Quand son fils fut arrivé à un âge
À ne plus prendre des vessies pour des lanternes,
L’excellente dame choisit le meilleur moyen
Pour l’empêcher de gouverner son royaume ;
Et, en lui inspirant le goût de la femme,
Elle porta les culottes et lui laissa la jupe.

Mais le jeune homme, trop docile aux conseils de sa mère,
Mena ses affaires à mal ;
Plus d’une fois il courut de terribles dangers,
D’affreuses conjurations éclatèrent,
Et tout le pays, déjà fatigué de son règne,
Menaçait de se mettre en rébellion ouverte.
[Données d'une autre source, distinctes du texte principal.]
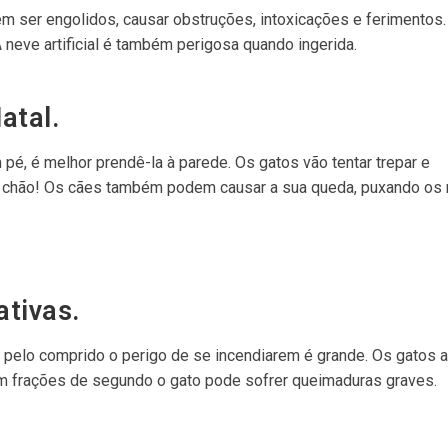
em ser engolidos, causar obstruções, intoxicações e ferimentos.
neve artificial é também perigosa quando ingerida.
atal.
pé, é melhor prendê-la à parede. Os gatos vão tentar trepar e
o chão! Os cães também podem causar a sua queda, puxando os
ativas.
e pelo comprido o perigo de se incendiarem é grande. Os gatos
m frações de segundo o gato pode sofrer queimaduras graves.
La Reine eut une peur épouvantable ;
Elle alla trouver le Roi, son fils,
Qui ne voyait pas venir l’orage ;
Elle s’enferma seule avec lui,
S’assit, et, raide comme un pieu,
Lui tint à peu près ce langage :

« Mon fils et mon seigneur, le genre de vie
» Que vous menez est trop scandaleux ;
» La figue, j’en conviens, est savoureuse,
» Moi aussi j’aime fort un mistigri rugueux :
» Mais, modus est in rebus, mon fils,
» Changez de vie, pour l’amour de Dieu !

» Nous avons été plus d’une fois, par votre faute,
» En péril de perdre la couronne.
» De coureuses, de courtisanes et de catins
» Cette royale demeure est toujours pleine ;
» Et vos magnats et vos courtisans
» Sont les maquereaux et les ruffians.